U.S. retail insurance broking saw modest growth after double-digit gains in the year-earlier period as its transactional risk business was impacted by a tough mergers and acquisitions market, Aon said.
Retail broking revenue in Europe, the Middle East and Africa, Latin America and the Pacific saw double-digit growth, however.
Aon reported total revenue of $3.87 billion for the first quarter, a 5% increase over the same period last year. It said a 1% favorable impact from fiduciary investment income was partially offset by a 3% unfavorable impact from foreign currency headwinds.
Foreign exchange effects were driven primarily by a weaker Euro versus the U.S. Dollar as the first quarter is Aon’s seasonally largest quarter for Euro-denominated revenue, said Christa Davies, the brokerage’s chief financial officer, on a call with analysts Friday.
Aon’s core commercial brokerage operations reported $1.78 billion in revenue for the quarter, up 6% on an organic basis, which excludes the effect of foreign exchange fluctuations and mergers and acquisitions.
Reinsurance brokerage revenue rose 10% to $1.08 billion and 9% on an organic basis, driven by strong growth in treaty business following Jan. 1 reinsurance renewals.
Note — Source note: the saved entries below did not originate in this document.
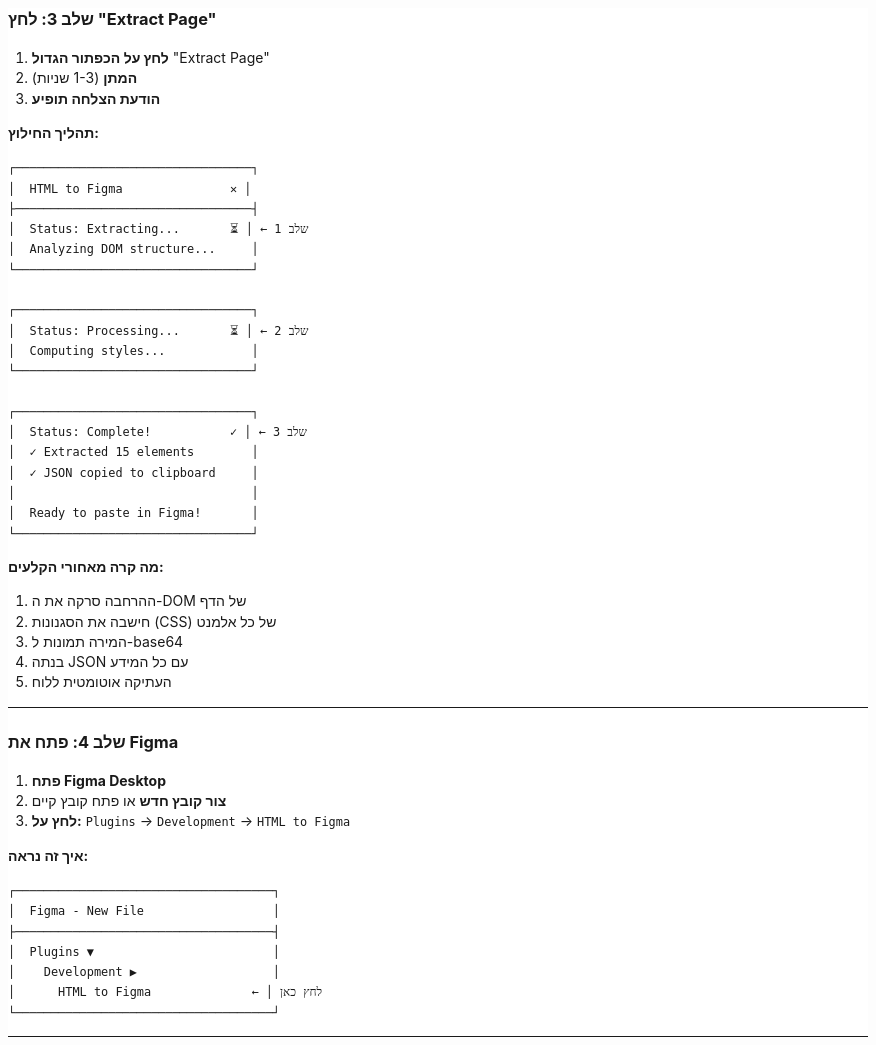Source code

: 
### שלב 3: לחץ "Extract Page"

1. **לחץ על הכפתור הגדול** "Extract Page"
2. **המתן** (1-3 שניות)
3. **הודעת הצלחה תופיע**

**תהליך החילוץ:**
```
┌─────────────────────────────────┐
│  HTML to Figma               ✕ │
├─────────────────────────────────┤
│  Status: Extracting...       ⏳ │ ← שלב 1
│  Analyzing DOM structure...     │
└─────────────────────────────────┘

┌─────────────────────────────────┐
│  Status: Processing...       ⏳ │ ← שלב 2
│  Computing styles...            │
└─────────────────────────────────┘

┌─────────────────────────────────┐
│  Status: Complete!           ✓ │ ← שלב 3
│  ✓ Extracted 15 elements        │
│  ✓ JSON copied to clipboard     │
│                                 │
│  Ready to paste in Figma!       │
└─────────────────────────────────┘
```

**מה קרה מאחורי הקלעים:**
1. ההרחבה סרקה את ה-DOM של הדף
2. חישבה את הסגנונות (CSS) של כל אלמנט
3. המירה תמונות ל-base64
4. בנתה JSON עם כל המידע
5. העתיקה אוטומטית ללוח

---

### שלב 4: פתח את Figma

1. **פתח Figma Desktop**
2. **צור קובץ חדש** או פתח קובץ קיים
3. **לחץ על:** `Plugins` → `Development` → `HTML to Figma`

**איך זה נראה:**
```
┌────────────────────────────────────┐
│  Figma - New File                  │
├────────────────────────────────────┤
│  Plugins ▼                         │
│    Development ▶                   │
│      HTML to Figma              ← │ לחץ כאן
└────────────────────────────────────┘
```

---
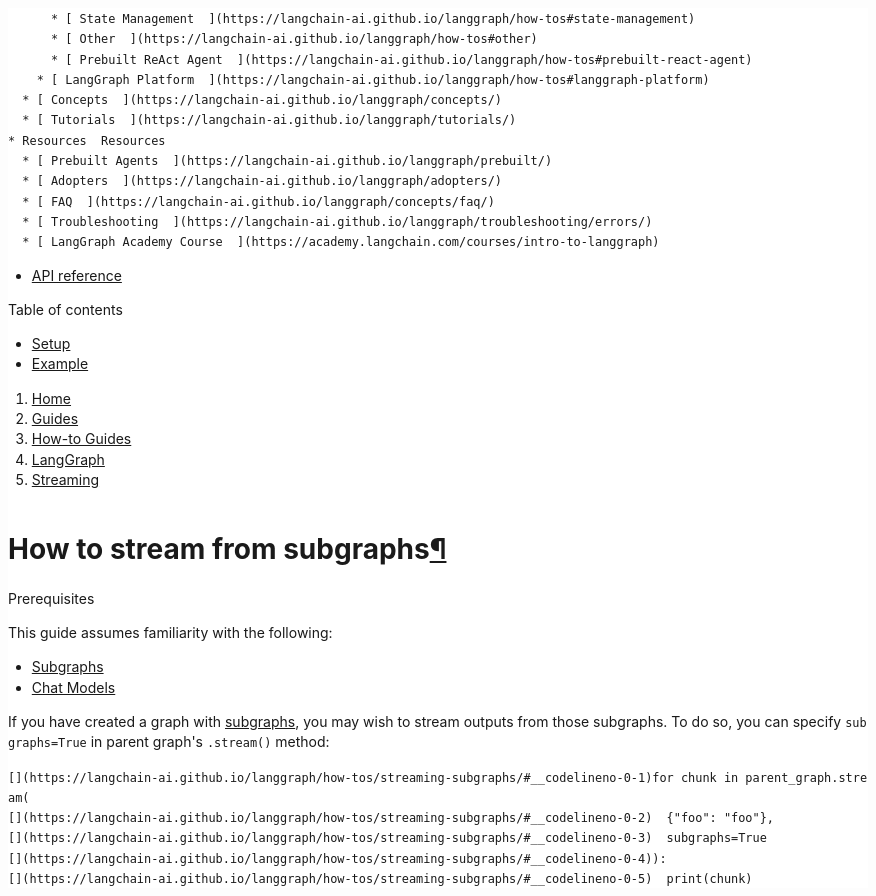           * [ State Management  ](https://langchain-ai.github.io/langgraph/how-tos#state-management)
          * [ Other  ](https://langchain-ai.github.io/langgraph/how-tos#other)
          * [ Prebuilt ReAct Agent  ](https://langchain-ai.github.io/langgraph/how-tos#prebuilt-react-agent)
        * [ LangGraph Platform  ](https://langchain-ai.github.io/langgraph/how-tos#langgraph-platform)
      * [ Concepts  ](https://langchain-ai.github.io/langgraph/concepts/)
      * [ Tutorials  ](https://langchain-ai.github.io/langgraph/tutorials/)
    * Resources  Resources 
      * [ Prebuilt Agents  ](https://langchain-ai.github.io/langgraph/prebuilt/)
      * [ Adopters  ](https://langchain-ai.github.io/langgraph/adopters/)
      * [ FAQ  ](https://langchain-ai.github.io/langgraph/concepts/faq/)
      * [ Troubleshooting  ](https://langchain-ai.github.io/langgraph/troubleshooting/errors/)
      * [ LangGraph Academy Course  ](https://academy.langchain.com/courses/intro-to-langgraph)
  * [ API reference  ](https://langchain-ai.github.io/langgraph/reference/graphs/)



Table of contents 

  * [ Setup  ](https://langchain-ai.github.io/langgraph/how-tos/streaming-subgraphs/#setup)
  * [ Example  ](https://langchain-ai.github.io/langgraph/how-tos/streaming-subgraphs/#example)



  1. [ Home  ](https://langchain-ai.github.io/langgraph/)
  2. [ Guides  ](https://langchain-ai.github.io/langgraph/how-tos/)
  3. [ How-to Guides  ](https://langchain-ai.github.io/langgraph/how-tos/)
  4. [ LangGraph  ](https://langchain-ai.github.io/langgraph/how-tos#langgraph)
  5. [ Streaming  ](https://langchain-ai.github.io/langgraph/how-tos#streaming)

[ ](https://github.com/langchain-ai/langgraph/edit/main/docs/docs/how-tos/streaming-subgraphs.ipynb "Edit this page")

# How to stream from subgraphs[¶](https://langchain-ai.github.io/langgraph/how-tos/streaming-subgraphs/#how-to-stream-from-subgraphs "Permanent link")

Prerequisites

This guide assumes familiarity with the following:

  * [Subgraphs](https://langchain-ai.github.io/langgraph/concepts/low_level/#subgraphs)
  * [Chat Models](https://python.langchain.com/docs/concepts/chat_models/)



If you have created a graph with [subgraphs](https://langchain-ai.github.io/langgraph/how-tos/subgraph), you may wish to stream outputs from those subgraphs. To do so, you can specify `subgraphs=True` in parent graph's `.stream()` method:

```
[](https://langchain-ai.github.io/langgraph/how-tos/streaming-subgraphs/#__codelineno-0-1)for chunk in parent_graph.stream(
[](https://langchain-ai.github.io/langgraph/how-tos/streaming-subgraphs/#__codelineno-0-2)  {"foo": "foo"},
[](https://langchain-ai.github.io/langgraph/how-tos/streaming-subgraphs/#__codelineno-0-3)  subgraphs=True
[](https://langchain-ai.github.io/langgraph/how-tos/streaming-subgraphs/#__codelineno-0-4)):
[](https://langchain-ai.github.io/langgraph/how-tos/streaming-subgraphs/#__codelineno-0-5)  print(chunk)

```
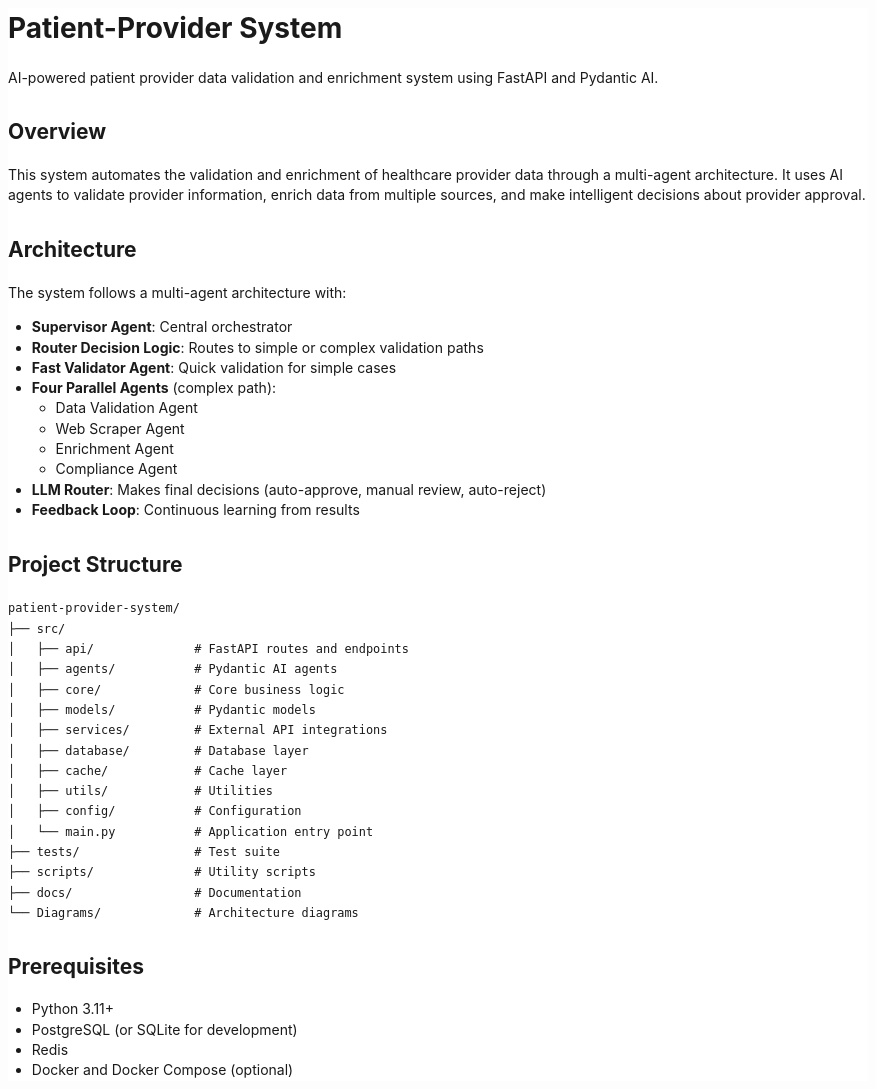 # Patient-Provider System

AI-powered patient provider data validation and enrichment system using FastAPI and Pydantic AI.

## Overview

This system automates the validation and enrichment of healthcare provider data through a multi-agent architecture. It uses AI agents to validate provider information, enrich data from multiple sources, and make intelligent decisions about provider approval.

## Architecture

The system follows a multi-agent architecture with:
- **Supervisor Agent**: Central orchestrator
- **Router Decision Logic**: Routes to simple or complex validation paths
- **Fast Validator Agent**: Quick validation for simple cases
- **Four Parallel Agents** (complex path):
  - Data Validation Agent
  - Web Scraper Agent
  - Enrichment Agent
  - Compliance Agent
- **LLM Router**: Makes final decisions (auto-approve, manual review, auto-reject)
- **Feedback Loop**: Continuous learning from results

## Project Structure

```
patient-provider-system/
├── src/
│   ├── api/              # FastAPI routes and endpoints
│   ├── agents/           # Pydantic AI agents
│   ├── core/             # Core business logic
│   ├── models/           # Pydantic models
│   ├── services/         # External API integrations
│   ├── database/         # Database layer
│   ├── cache/            # Cache layer
│   ├── utils/            # Utilities
│   ├── config/           # Configuration
│   └── main.py           # Application entry point
├── tests/                # Test suite
├── scripts/              # Utility scripts
├── docs/                 # Documentation
└── Diagrams/             # Architecture diagrams
```

## Prerequisites

- Python 3.11+
- PostgreSQL (or SQLite for development)
- Redis
- Docker and Docker Compose (optional)

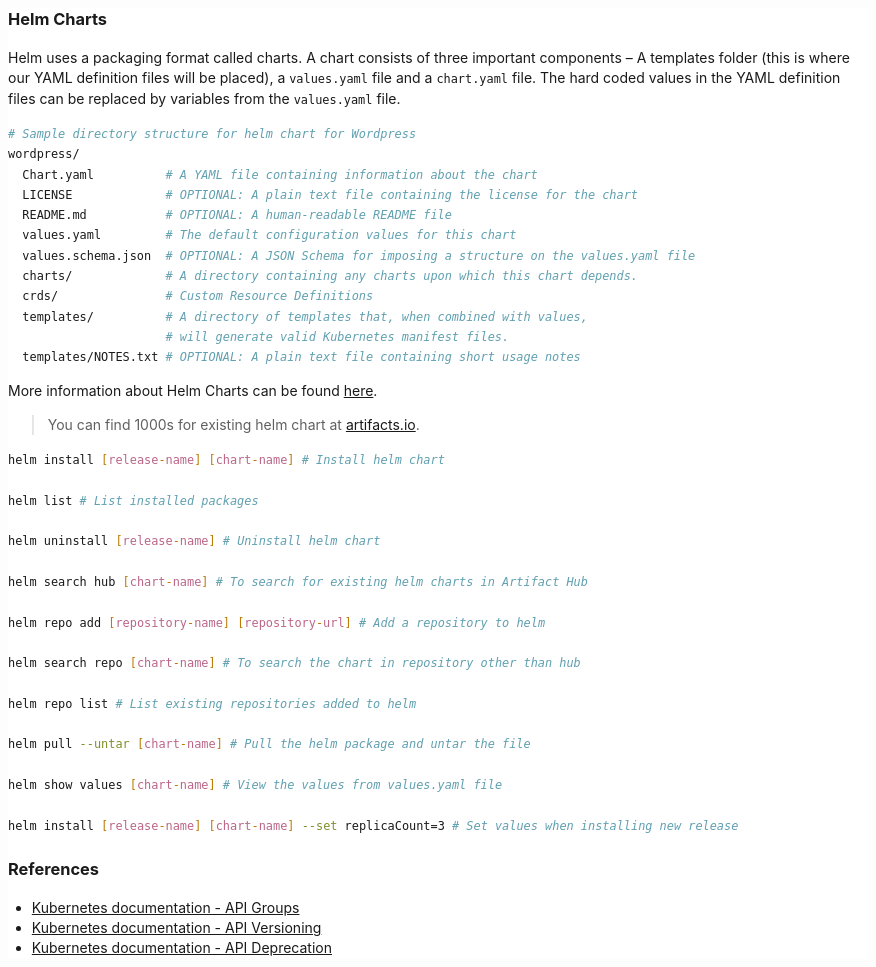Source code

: ### Helm Charts

Helm uses a packaging format called charts. A chart consists of three important components – A templates folder (this is where our YAML definition files will be placed), a `values.yaml` file and a `chart.yaml` file.
The hard coded values in the YAML definition files can be replaced by variables from the `values.yaml` file.

```bash
# Sample directory structure for helm chart for Wordpress
wordpress/
  Chart.yaml          # A YAML file containing information about the chart
  LICENSE             # OPTIONAL: A plain text file containing the license for the chart
  README.md           # OPTIONAL: A human-readable README file
  values.yaml         # The default configuration values for this chart
  values.schema.json  # OPTIONAL: A JSON Schema for imposing a structure on the values.yaml file
  charts/             # A directory containing any charts upon which this chart depends.
  crds/               # Custom Resource Definitions
  templates/          # A directory of templates that, when combined with values,
                      # will generate valid Kubernetes manifest files.
  templates/NOTES.txt # OPTIONAL: A plain text file containing short usage notes
```

More information about Helm Charts can be found [here](#https://helm.sh/docs/topics/charts/).

> You can find 1000s for existing helm chart at [artifacts.io](https://artifacthub.io/).

```bash
helm install [release-name] [chart-name] # Install helm chart

helm list # List installed packages

helm uninstall [release-name] # Uninstall helm chart

helm search hub [chart-name] # To search for existing helm charts in Artifact Hub

helm repo add [repository-name] [repository-url] # Add a repository to helm

helm search repo [chart-name] # To search the chart in repository other than hub

helm repo list # List existing repositories added to helm

helm pull --untar [chart-name] # Pull the helm package and untar the file

helm show values [chart-name] # View the values from values.yaml file

helm install [release-name] [chart-name] --set replicaCount=3 # Set values when installing new release
```

### References

- [Kubernetes documentation - API Groups](https://kubernetes.io/docs/reference/generated/kubernetes-api/v1.19/)
- [Kubernetes documentation - API Versioning](https://kubernetes.io/docs/reference/using-api/)
- [Kubernetes documentation - API Deprecation](https://kubernetes.io/docs/reference/using-api/deprecation-policy/)
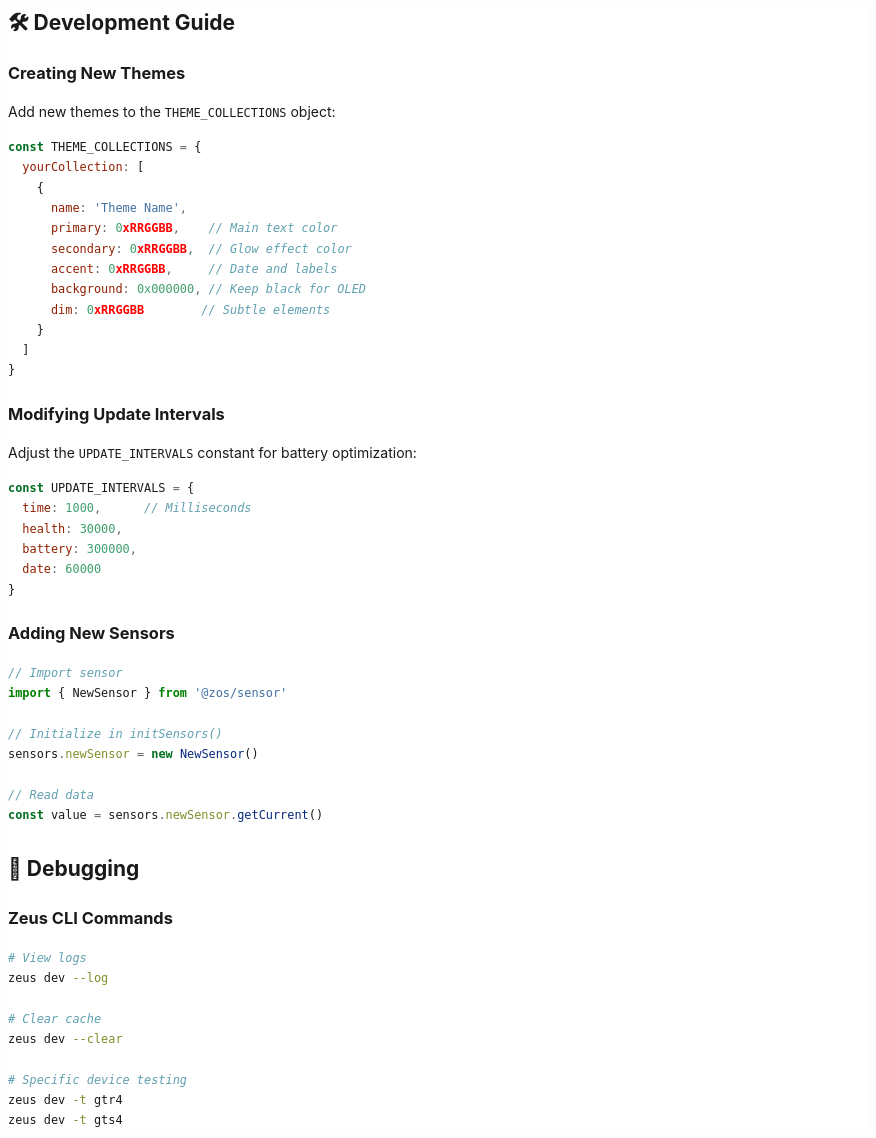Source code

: ## 🛠️ Development Guide

### Creating New Themes

Add new themes to the `THEME_COLLECTIONS` object:

```javascript
const THEME_COLLECTIONS = {
  yourCollection: [
    {
      name: 'Theme Name',
      primary: 0xRRGGBB,    // Main text color
      secondary: 0xRRGGBB,  // Glow effect color
      accent: 0xRRGGBB,     // Date and labels
      background: 0x000000, // Keep black for OLED
      dim: 0xRRGGBB        // Subtle elements
    }
  ]
}
```

### Modifying Update Intervals

Adjust the `UPDATE_INTERVALS` constant for battery optimization:

```javascript
const UPDATE_INTERVALS = {
  time: 1000,      // Milliseconds
  health: 30000,
  battery: 300000,
  date: 60000
}
```

### Adding New Sensors

```javascript
// Import sensor
import { NewSensor } from '@zos/sensor'

// Initialize in initSensors()
sensors.newSensor = new NewSensor()

// Read data
const value = sensors.newSensor.getCurrent()
```

## 🐛 Debugging

### Zeus CLI Commands
```bash
# View logs
zeus dev --log

# Clear cache
zeus dev --clear

# Specific device testing
zeus dev -t gtr4
zeus dev -t gts4
```
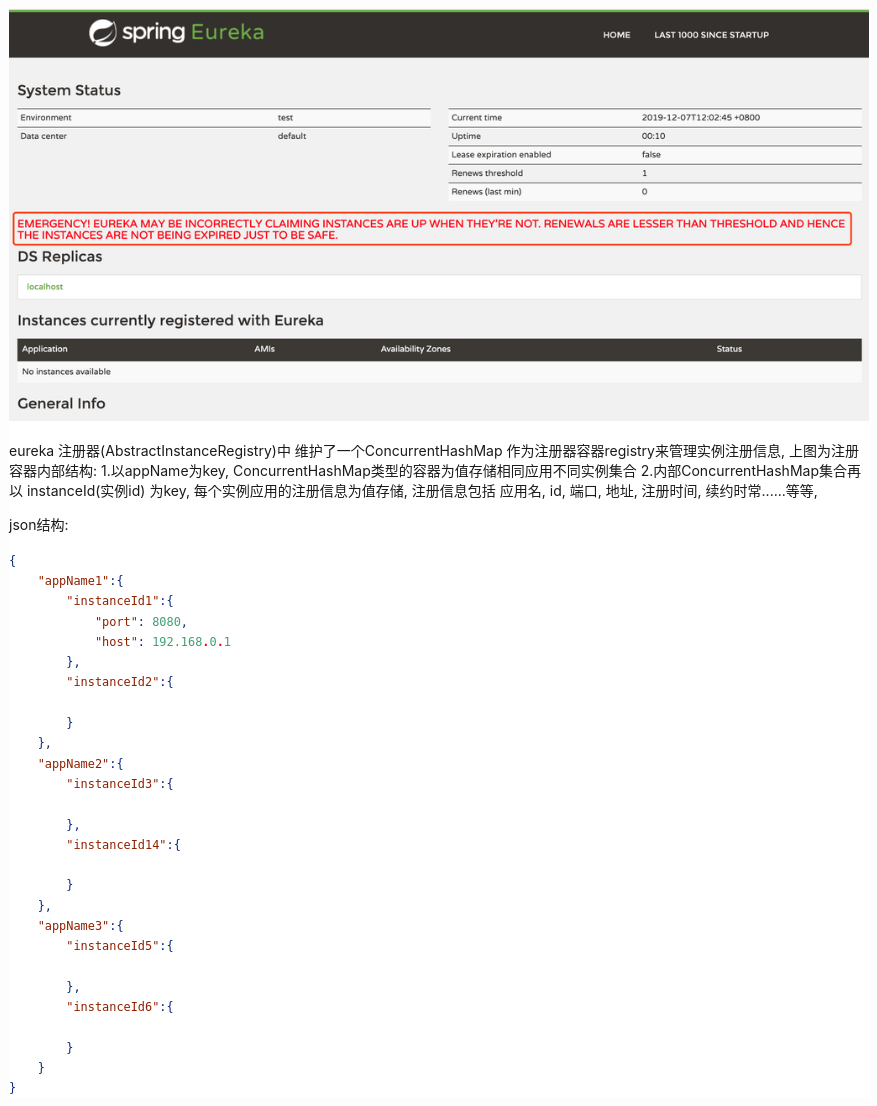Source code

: <img src="./eureka/1.png" />

eureka 注册器(AbstractInstanceRegistry)中 维护了一个ConcurrentHashMap 作为注册器容器registry来管理实例注册信息, 上图为注册容器内部结构:
1.以appName为key, ConcurrentHashMap类型的容器为值存储相同应用不同实例集合
2.内部ConcurrentHashMap集合再以 instanceId(实例id) 为key, 每个实例应用的注册信息为值存储, 注册信息包括 应用名, id, 端口, 地址, 注册时间, 续约时常......等等,

json结构:

```json
{
    "appName1":{
        "instanceId1":{
            "port": 8080,
            "host": 192.168.0.1
        },
        "instanceId2":{

        }
    },
    "appName2":{
        "instanceId3":{
            
        },
        "instanceId14":{

        }
    },
    "appName3":{
        "instanceId5":{
            
        },
        "instanceId6":{

        }
    }
}
```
Its health solutions revenue rose 5%, and 8% on an organic basis, to $671 million; its wealth solutions revenue rose 1% to $350 million but was up 6% on an organic basis.
Aon reported net income of $1.05 billion for the quarter, a 3% increase over the prior-year period.
The property market remains an increasingly challenging and volatile sector, Aon CEO Greg Case said on the earnings call.
“Market dynamics are causing reinsurers to shift risk appetites, requiring primary carriers to accept more risk, which in turn means property placements are more challenging for our clients,” Mr. Case said.
Aon is making greater use of analytics and integrated broking options, including traditional risk placements, wholesale, managing general agents, facultative and captives to help clients optimize their total cost of risk, he said.
Total operating expenses in the quarter increased 4% to $2.40 billion as compensation and benefits and business travel post-COVID-19 increased.
Capital expenditures increased in the first quarter as Aon initiated various technology projects to drive long-term growth and real estate initiatives aligned with its “smart working strategy,” Ms. Davies said.
Aon’s capital expenditures are expected to be around $200 million to $225 million this year, and “it’s reasonable to expect going forward in 2024 and beyond that capex will grow in line with expenses,” she said.